The outcome of the battle shouldn't come as a surprise given the obvious disproportionate advantage in firepower and troops. But for any experienced army, beating an urban guerilla comes at great human costs. And the Republican Forces aren't alone. Civilians also pay a heavy price. That's something President Ouattara is trying to avoid in order not to be accused of allowing his rival's electoral stronghold to be massacred.

It is still impossible to come up with a death toll. The Yopougon hospital rooms are strangely empty. Located right off the highway, its entrance is guarded by the FRCI. "Men don't come here because they're afraid to be mistaken for militiamen. Other wounded or sick hide out in their homes because they're afraid of militiamen, or because they don't have transport. People will pour in once the fighting stops," says professor Soro, sitting on the bed in his office where he's been sleeping for more than three weeks.
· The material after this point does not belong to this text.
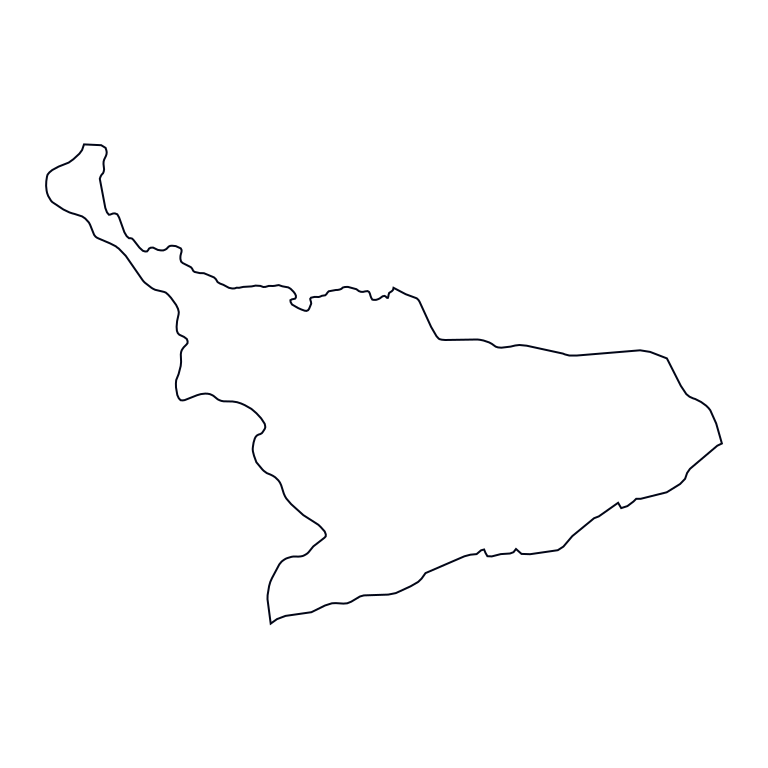 the border of Central
{"feature_id": "GHA-2160", "entity_name": "Central", "entity_type": "Region", "adm_level": 1, "iso_a3": "GHA", "parent_name": "Ghana", "parent_adm1": "", "projection": "orthographic", "projection_center": [-1.513, 5.658], "detail": "fine", "context": "isolated", "style": "outline", "palette": "ink", "viewbox_px": 768, "rotation_deg": 0, "n_neighbors": 0, "source": "natural_earth", "source_scale": "10m", "svg_char_len": 4753}
<svg xmlns="http://www.w3.org/2000/svg" viewBox="0 0 768 768"><path d="M721.9,443.5L717.3,445.7L690.0,468.8L687.1,473.0L685.1,478.8L680.1,484.0L666.7,492.3L640.7,498.8L636.2,498.8L633.5,501.5L627.4,506.1L621.2,508.1L618.1,502.8L598.8,516.4L594.1,518.2L572.3,536.1L563.4,546.6L557.8,550.2L530.1,554.2L521.5,553.9L516.0,549.0L513.5,552.2L510.0,553.5L500.8,554.1L491.8,556.4L487.4,556.2L485.5,552.9L484.1,549.5L481.1,550.3L476.6,554.1L470.4,554.7L464.4,556.3L425.5,573.1L421.6,578.6L418.2,581.9L410.6,586.3L395.8,593.1L388.2,594.6L363.9,595.4L359.9,596.5L351.2,601.7L347.2,603.3L343.4,603.6L335.7,603.1L331.9,603.3L325.0,605.5L311.4,612.2L285.5,615.9L277.0,619.1L270.7,623.6L267.5,599.2L267.6,595.2L269.1,586.1L270.3,581.9L272.0,578.1L279.3,564.4L281.6,561.6L283.0,560.5L284.6,559.4L286.2,558.5L287.9,557.9L291.6,556.8L293.5,556.5L298.6,556.6L300.7,556.4L302.7,556.0L304.3,555.3L305.9,554.4L307.4,553.4L308.7,552.1L313.3,546.4L324.5,537.7L325.7,536.4L325.8,534.4L324.7,531.5L320.8,527.1L318.4,524.8L303.3,515.1L291.1,504.1L286.3,498.5L285.0,496.3L283.8,493.6L281.2,485.3L279.9,482.5L278.3,480.3L275.2,477.3L272.9,475.8L270.5,474.6L266.8,473.1L263.7,470.8L262.4,469.5L256.4,462.3L254.0,455.7L252.9,451.3L252.7,449.1L252.9,446.9L253.6,442.5L254.8,438.5L255.7,436.8L256.9,435.5L258.5,434.6L260.2,434.1L261.8,433.2L262.9,431.8L264.8,428.8L265.3,427.2L265.1,425.6L264.7,423.8L261.1,418.3L256.4,413.2L251.4,408.9L244.7,405.1L241.1,403.5L237.1,402.2L232.6,401.5L223.6,401.3L221.4,400.9L219.5,400.2L217.7,399.3L213.4,395.8L211.7,394.9L209.8,394.1L207.5,393.7L205.2,393.6L200.9,394.1L197.1,395.2L184.7,400.1L182.7,400.4L180.6,400.2L178.8,398.3L177.3,395.0L176.0,387.4L175.9,383.5L176.2,380.1L178.6,374.1L180.7,366.0L181.1,361.9L180.8,354.4L181.1,352.2L181.7,350.3L182.7,348.7L183.8,347.2L186.4,344.6L187.5,343.2L187.6,341.2L186.8,339.0L184.0,336.9L179.3,334.7L177.8,333.1L176.9,330.8L176.6,326.8L177.1,321.1L178.6,314.3L178.8,312.1L178.0,308.8L176.1,304.9L171.0,297.8L168.2,294.7L165.8,292.6L164.0,291.9L155.2,289.8L153.3,288.9L151.6,287.9L144.9,282.7L143.7,281.5L142.7,280.3L125.8,255.9L118.7,248.5L117.2,247.5L115.8,246.3L110.1,243.4L98.4,238.4L96.8,237.6L95.5,236.6L94.1,234.8L90.1,224.8L88.9,222.5L85.2,218.5L82.1,216.4L74.4,213.9L72.4,213.4L69.4,212.4L63.4,209.5L52.4,202.2L51.0,200.7L48.2,196.0L47.1,193.0L46.6,190.6L46.1,185.8L46.3,181.1L47.0,176.6L47.6,174.6L49.4,172.4L52.3,170.0L58.6,166.6L68.7,162.6L73.3,159.3L79.4,153.7L82.1,150.0L84.0,144.4L101.2,145.2L105.6,147.9L106.4,150.5L106.7,152.2L106.5,154.2L105.9,156.0L104.2,159.5L103.6,161.6L103.5,164.0L104.1,169.4L103.7,171.6L103.0,173.3L101.7,174.6L100.6,176.5L99.8,178.8L105.3,207.9L107.0,212.4L108.9,214.7L110.1,214.6L113.0,213.5L114.9,213.4L117.3,214.3L119.1,217.5L124.4,232.3L126.7,236.2L129.0,238.2L130.6,238.2L132.1,238.6L133.5,240.0L139.5,247.7L142.9,250.8L145.2,251.5L147.0,251.4L148.1,250.2L149.0,248.6L150.7,247.7L153.1,247.6L157.8,249.9L160.9,250.4L163.3,250.4L165.1,249.7L166.5,248.9L168.7,246.6L170.1,245.9L171.9,245.7L175.8,246.1L180.8,248.4L181.6,250.1L181.5,251.9L181.0,253.6L180.5,255.7L180.4,257.0L180.4,258.9L181.1,261.6L182.8,263.1L190.9,267.2L192.1,268.6L193.2,270.8L194.5,271.9L199.8,273.1L203.9,273.2L214.0,277.4L215.9,279.2L217.6,282.1L220.1,283.6L223.3,284.8L228.9,287.8L232.3,288.5L234.7,288.4L236.6,287.7L239.1,287.8L243.3,286.9L251.7,286.4L255.6,285.6L260.3,285.9L263.3,287.0L265.4,286.9L268.9,285.9L272.9,286.0L274.9,285.8L276.8,285.4L278.8,285.1L282.3,286.3L288.3,287.4L290.6,288.8L293.5,291.7L295.0,293.7L295.9,295.7L295.9,297.4L295.2,298.6L293.7,299.0L292.0,299.3L290.4,300.2L290.6,302.0L292.0,304.5L298.0,308.0L301.4,309.5L304.7,310.7L306.5,310.9L308.1,310.2L309.1,308.8L311.2,303.7L311.0,301.9L310.5,300.4L310.2,298.9L311.0,297.7L314.6,296.9L318.7,297.0L320.4,296.5L321.9,295.8L325.2,295.3L326.4,294.2L327.4,292.7L328.7,291.3L335.8,290.0L337.9,289.9L339.8,289.5L341.5,288.8L342.7,287.6L344.9,287.0L347.9,286.9L356.4,289.2L358.9,291.1L360.9,291.8L363.0,291.9L365.1,291.4L367.6,291.1L369.1,292.0L369.9,293.7L370.5,295.8L371.2,297.7L372.3,299.6L373.9,299.9L375.9,299.9L377.8,299.3L379.6,298.5L382.6,296.3L384.5,295.9L385.7,296.5L386.8,297.7L387.8,297.9L388.3,296.6L388.6,294.7L389.2,292.9L391.8,291.2L392.6,290.4L393.1,289.7L393.5,287.8L405.7,294.2L416.7,298.3L418.4,299.9L419.5,301.6L431.1,326.9L436.5,336.2L438.5,338.4L439.4,339.1L441.8,339.7L445.2,340.0L477.4,339.5L480.0,339.8L483.5,340.5L489.1,342.4L491.9,343.9L495.6,346.6L498.0,347.4L501.4,347.7L510.6,346.6L515.2,345.5L519.4,345.0L526.7,345.7L563.0,353.6L564.9,354.4L569.2,355.5L577.2,355.5L640.1,350.3L650.1,351.9L666.9,358.4L680.8,385.8L686.3,394.1L689.5,396.7L693.2,398.4L695.2,399.0L701.1,402.0L706.2,405.7L708.6,408.1L710.3,410.3L716.2,423.5L721.9,443.5Z" fill="none" stroke="#020617" stroke-width="2"/></svg>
On Monday, Doctors Without Borders opened a surgery ward in a private clinic in Attie, a militia-held area. About 20 people have already been operated on for gunshot wounds. All talk about the bodies scattered around Yopougon.

"We civilians suffer a lot," says Patrice Kacou, a Yopougon teacher. "Walking around in the streets is dangerous, almost impossible for foreigners. There are no cars except for the militia, and we're running out of food."

A humanitarian aid worker says militiamen are taking increasing risks to loot stores closer and closer to FRCI-controlled lines. Kacou says: "The wisest thing for fighters to do is to give up arms and go under the radar. Gbagbo is our only president and he'll be back."

Negotiations are ongoing between two militia representatives and Cherif Ousmane, a "zone commander" for the FRCI and a historic leader of the anti-Gbagbo rebellion back in 2002, which split the country in two. "They want guarantees for their safety if they surrender," says Colonel Gaoussou. "And probably a few suitcases full of Euros," adds another officer.

Talks are said to be on the right track, but the situation is complicated – and fluid. There are militiamen banded together in improvised patriotic self-defense neighborhood groups and "highly motivated combatants' who've arrived by boat from other Abidjan neighborhoods after Gbagbo's April 11 arrest.

"They include Liberian mercenaries who have nothing to lose," says commander Zoua. "There's no one left to pay them. And if the militiamen and mercenaries don't surrender, we will attack them like a swarm of bees."